2017年8月27日日曜日

ホラー映画一徹

まさにホラー映画にかけた人生だったとも言えるアメリカの映画監督トビー・フーパー氏が亡くなった、享年74とのこと。

その甚だしい理不尽さと無秩序さに戦慄した「悪魔にいけにえ」を映画館で観たのは小学生の頃だった、チケットを買う時に「誰もいないの? 1人で観るの?」とチケット売りのおばさんから念を押されて「はい」と答えた日が懐かしい。

それにしてもよくこの映画を年齢制限を設定せずに小学生鑑賞可にしたものだと思う、今の時代なら中学生からだろう。

画面いっぱいにアップで映し出された恐怖におののく女性の血走った目と絶叫に身が縮む思いをしたが、狂人から走って逃走する間でさえ長いこと叫び続ける女性に「よく息も切れずにそれだけ叫び続けることができるものだ」と妙な感心をしたものだ。

だが、前年の「エクソシスト」があまりにも強烈だったので楽しめはしたが印象としてはいまひとつだった。

次にこの監督の名を意識したのは高校3年生の時だったか「ポルターガイスト」という映画が公開された時である、異界の悪鬼がまずテレビを介して現世との繋がりを形成してしまうというシチュエーションが面白くて記憶に残っている映画だ、安モーテルで安眠を得る家族が室外にテレビを締め出してしまうラストもとても印象的。

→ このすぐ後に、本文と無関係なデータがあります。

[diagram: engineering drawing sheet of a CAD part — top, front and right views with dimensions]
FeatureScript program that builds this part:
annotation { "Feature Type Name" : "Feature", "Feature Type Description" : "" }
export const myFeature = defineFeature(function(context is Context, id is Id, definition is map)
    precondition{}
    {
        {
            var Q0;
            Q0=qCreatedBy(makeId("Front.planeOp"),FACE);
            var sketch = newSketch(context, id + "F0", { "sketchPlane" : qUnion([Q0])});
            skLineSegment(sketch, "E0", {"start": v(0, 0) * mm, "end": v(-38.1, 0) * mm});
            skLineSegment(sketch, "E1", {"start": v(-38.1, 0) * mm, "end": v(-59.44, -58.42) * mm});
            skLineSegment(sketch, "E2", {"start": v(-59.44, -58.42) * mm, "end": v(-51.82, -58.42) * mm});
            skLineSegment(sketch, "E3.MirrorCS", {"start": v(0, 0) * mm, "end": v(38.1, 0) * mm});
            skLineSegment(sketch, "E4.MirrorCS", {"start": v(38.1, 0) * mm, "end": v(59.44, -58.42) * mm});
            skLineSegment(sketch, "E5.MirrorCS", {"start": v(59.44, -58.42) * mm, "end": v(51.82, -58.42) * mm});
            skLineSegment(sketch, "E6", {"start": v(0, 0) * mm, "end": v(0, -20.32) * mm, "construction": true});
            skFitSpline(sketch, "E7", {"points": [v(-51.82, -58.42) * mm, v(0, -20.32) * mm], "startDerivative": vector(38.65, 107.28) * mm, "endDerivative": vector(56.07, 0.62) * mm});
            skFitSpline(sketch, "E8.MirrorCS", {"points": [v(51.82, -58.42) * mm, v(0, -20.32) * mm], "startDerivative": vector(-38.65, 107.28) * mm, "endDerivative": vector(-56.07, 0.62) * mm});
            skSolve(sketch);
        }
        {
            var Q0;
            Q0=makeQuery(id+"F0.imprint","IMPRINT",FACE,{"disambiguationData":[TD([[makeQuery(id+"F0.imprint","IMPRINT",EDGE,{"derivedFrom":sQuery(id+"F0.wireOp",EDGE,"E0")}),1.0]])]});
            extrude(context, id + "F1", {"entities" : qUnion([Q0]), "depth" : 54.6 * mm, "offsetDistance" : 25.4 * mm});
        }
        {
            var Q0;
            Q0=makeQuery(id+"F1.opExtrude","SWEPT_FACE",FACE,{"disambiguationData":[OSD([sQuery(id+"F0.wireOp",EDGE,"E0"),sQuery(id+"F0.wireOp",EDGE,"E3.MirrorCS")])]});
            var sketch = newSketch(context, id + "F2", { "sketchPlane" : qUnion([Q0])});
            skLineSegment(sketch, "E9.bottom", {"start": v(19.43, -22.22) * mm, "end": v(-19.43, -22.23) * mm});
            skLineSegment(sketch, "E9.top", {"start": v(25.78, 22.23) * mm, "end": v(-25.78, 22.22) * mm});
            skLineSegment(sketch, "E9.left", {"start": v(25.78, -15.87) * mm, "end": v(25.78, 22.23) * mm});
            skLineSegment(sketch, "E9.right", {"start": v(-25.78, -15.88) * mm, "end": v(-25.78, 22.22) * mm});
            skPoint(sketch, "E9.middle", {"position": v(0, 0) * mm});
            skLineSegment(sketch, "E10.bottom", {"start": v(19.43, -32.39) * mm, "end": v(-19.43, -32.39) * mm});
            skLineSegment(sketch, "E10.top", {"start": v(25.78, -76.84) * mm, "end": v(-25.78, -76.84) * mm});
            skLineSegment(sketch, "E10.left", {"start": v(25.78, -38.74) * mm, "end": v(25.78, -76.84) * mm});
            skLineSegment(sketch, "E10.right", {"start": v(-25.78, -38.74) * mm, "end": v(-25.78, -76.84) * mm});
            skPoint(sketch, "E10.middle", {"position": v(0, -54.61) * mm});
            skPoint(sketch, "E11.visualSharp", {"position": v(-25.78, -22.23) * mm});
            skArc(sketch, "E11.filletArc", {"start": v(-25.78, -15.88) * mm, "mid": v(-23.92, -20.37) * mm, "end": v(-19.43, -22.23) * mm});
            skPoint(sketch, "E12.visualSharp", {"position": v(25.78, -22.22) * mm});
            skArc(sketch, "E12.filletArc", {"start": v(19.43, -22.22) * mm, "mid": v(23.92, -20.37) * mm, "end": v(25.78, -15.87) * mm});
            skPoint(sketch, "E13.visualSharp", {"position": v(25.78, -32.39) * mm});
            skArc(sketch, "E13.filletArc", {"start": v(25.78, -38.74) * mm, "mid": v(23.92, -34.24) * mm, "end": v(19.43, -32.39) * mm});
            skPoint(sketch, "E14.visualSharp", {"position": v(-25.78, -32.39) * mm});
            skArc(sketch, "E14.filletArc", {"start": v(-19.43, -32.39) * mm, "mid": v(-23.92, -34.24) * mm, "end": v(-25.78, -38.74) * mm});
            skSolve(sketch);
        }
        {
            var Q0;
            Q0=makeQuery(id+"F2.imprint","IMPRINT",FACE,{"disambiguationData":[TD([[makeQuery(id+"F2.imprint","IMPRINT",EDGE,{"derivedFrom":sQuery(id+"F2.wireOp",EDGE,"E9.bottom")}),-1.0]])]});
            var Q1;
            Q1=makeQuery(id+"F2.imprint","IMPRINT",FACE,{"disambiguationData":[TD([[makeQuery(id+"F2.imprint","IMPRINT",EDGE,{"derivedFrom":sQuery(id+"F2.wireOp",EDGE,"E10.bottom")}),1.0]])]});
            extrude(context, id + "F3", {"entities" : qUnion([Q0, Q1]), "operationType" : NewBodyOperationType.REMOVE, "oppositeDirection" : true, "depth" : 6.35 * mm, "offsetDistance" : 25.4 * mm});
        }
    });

この監督の描くホラーは日本の怪談とは異なるテイストのようで、いや、どこか通じるものがあると思っている、近寄ってはいけないことを知らず、ついそこに居ただけで祟られてしまう祟り神の理不尽さを思い起こさせるのだ、そこに祟る理由など必要はない、居たから祟られたのだという理論である。

この映画監督による作品はそう多くない、私が観ていないか、内容すら知らぬ映画もある、それでいてホラーに理解のある映画監督が亡くなったことへの喪失感は大きい。

誰しもいつかは命が終わる、著名な人とてその区別はない、もちろん映画監督もそう、スタンリー・キューブリックが亡くなった時もそうだったがそういった訃報が届く度に寂しさに暮れるのだ。

命は尽きてしまったし、残した作品の評価はそれぞれだろうけれど、その作品自体はこの先もずっと残り続ける、いつしか予備知識なしで観た映画がとても面白く、誰の作品だろうと調べたそこにロビー・フーパーの名があるとするなら、氏もきっと喜んでくれるだろうと思う。